What this task involves: What lines of the data include the string "sectors"? Copy them all.

---------- Dataset extract

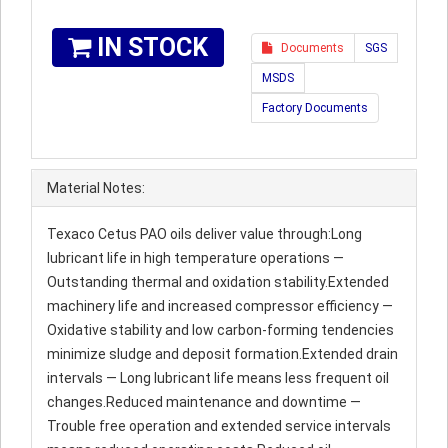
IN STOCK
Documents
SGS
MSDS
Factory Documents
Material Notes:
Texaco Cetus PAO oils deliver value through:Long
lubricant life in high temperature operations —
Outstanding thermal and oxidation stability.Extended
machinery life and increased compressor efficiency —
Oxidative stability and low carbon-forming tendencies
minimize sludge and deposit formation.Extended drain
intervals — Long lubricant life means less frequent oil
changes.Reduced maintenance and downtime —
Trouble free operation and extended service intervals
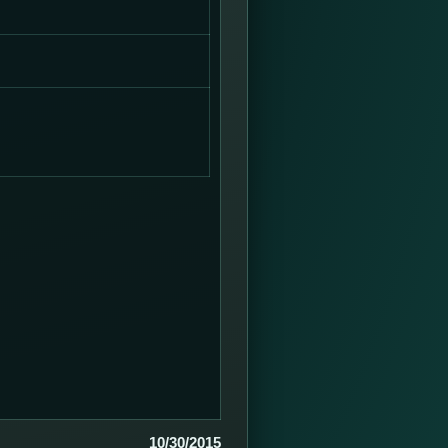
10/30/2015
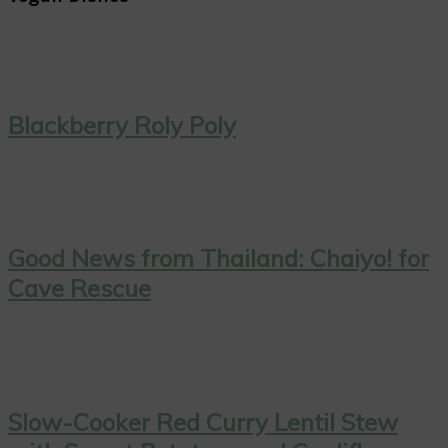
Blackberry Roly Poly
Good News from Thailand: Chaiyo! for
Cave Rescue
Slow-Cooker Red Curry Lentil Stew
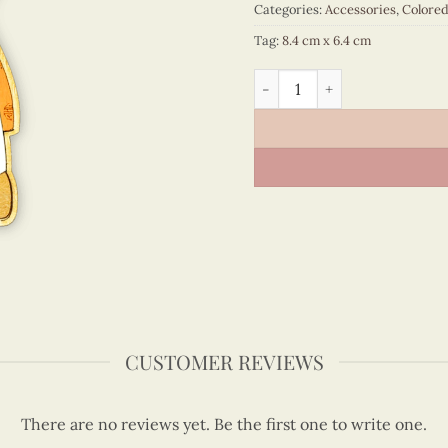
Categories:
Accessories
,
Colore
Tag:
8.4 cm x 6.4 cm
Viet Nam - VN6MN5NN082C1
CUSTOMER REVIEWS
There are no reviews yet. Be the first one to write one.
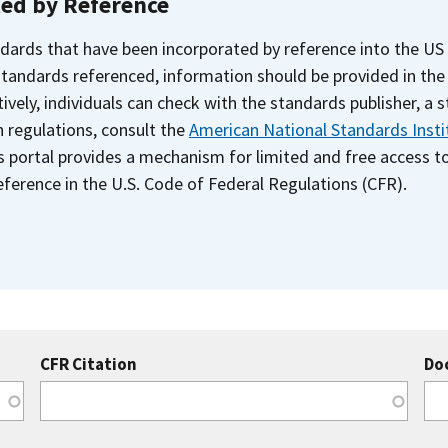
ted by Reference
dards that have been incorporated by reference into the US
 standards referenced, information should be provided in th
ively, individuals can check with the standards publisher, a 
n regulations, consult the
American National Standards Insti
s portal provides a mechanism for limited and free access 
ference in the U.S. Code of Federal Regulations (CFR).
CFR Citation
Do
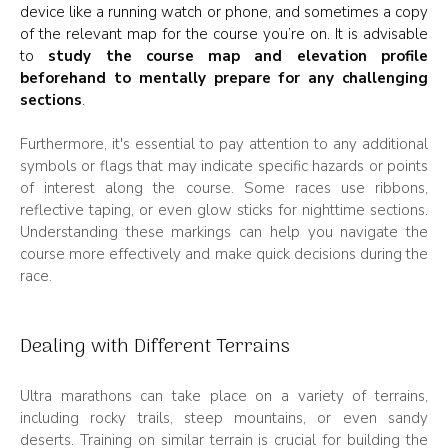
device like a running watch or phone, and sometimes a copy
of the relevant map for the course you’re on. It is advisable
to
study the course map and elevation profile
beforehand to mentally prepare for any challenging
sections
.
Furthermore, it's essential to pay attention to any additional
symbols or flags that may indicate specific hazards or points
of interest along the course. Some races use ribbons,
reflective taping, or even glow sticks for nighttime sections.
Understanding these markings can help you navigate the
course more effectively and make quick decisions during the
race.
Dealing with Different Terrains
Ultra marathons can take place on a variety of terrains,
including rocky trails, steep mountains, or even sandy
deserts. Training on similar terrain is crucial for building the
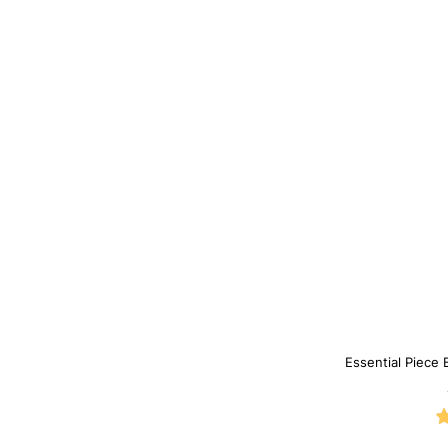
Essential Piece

--------------------
---------- Dataset extract

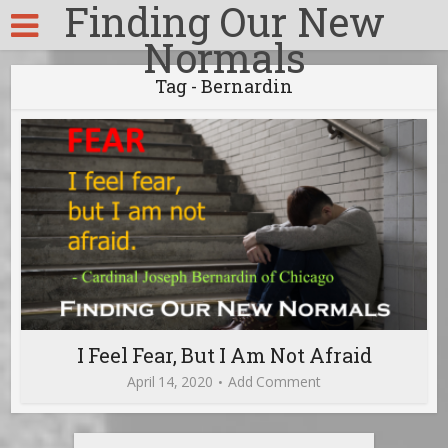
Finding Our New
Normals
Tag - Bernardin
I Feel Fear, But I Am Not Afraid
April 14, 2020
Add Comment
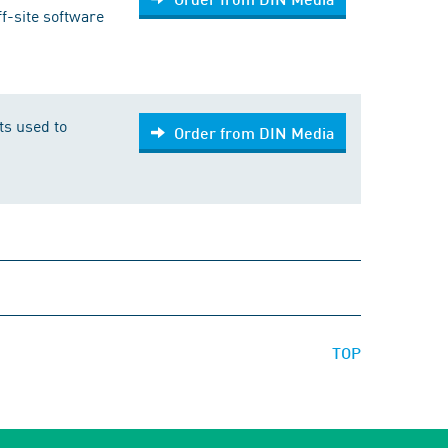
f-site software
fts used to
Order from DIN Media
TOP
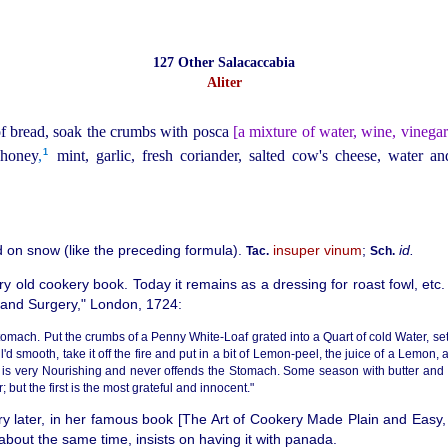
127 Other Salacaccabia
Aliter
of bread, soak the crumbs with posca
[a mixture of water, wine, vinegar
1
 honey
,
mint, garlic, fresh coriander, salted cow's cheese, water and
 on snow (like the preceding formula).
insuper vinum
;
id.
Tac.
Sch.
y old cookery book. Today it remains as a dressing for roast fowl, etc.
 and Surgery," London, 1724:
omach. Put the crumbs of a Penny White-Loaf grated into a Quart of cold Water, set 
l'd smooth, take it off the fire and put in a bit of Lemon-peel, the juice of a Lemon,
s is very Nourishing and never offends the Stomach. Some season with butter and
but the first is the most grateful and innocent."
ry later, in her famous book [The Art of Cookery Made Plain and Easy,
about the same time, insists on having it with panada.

--------------------
---------- Dataset extract

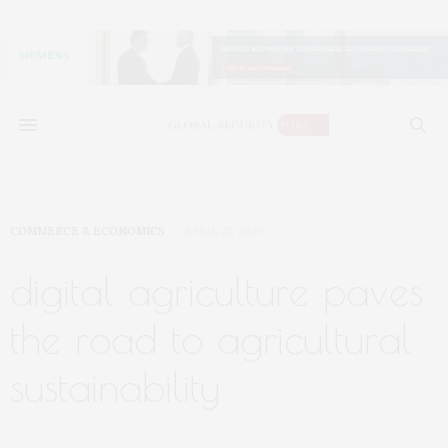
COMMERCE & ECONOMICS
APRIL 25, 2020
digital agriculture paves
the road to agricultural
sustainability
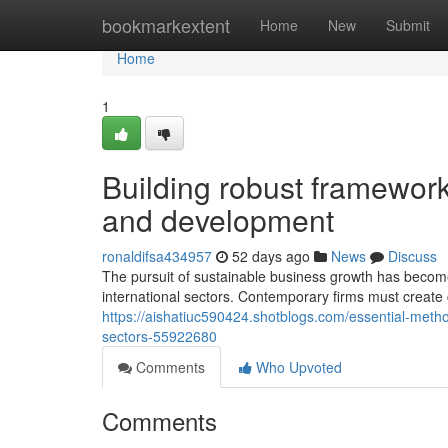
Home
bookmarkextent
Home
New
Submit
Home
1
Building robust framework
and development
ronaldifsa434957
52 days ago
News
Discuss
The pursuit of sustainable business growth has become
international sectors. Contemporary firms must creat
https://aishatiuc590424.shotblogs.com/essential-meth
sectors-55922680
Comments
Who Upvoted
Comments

--------------------

Response:
international sectors. Contemporary firms must creat
sectors-55922680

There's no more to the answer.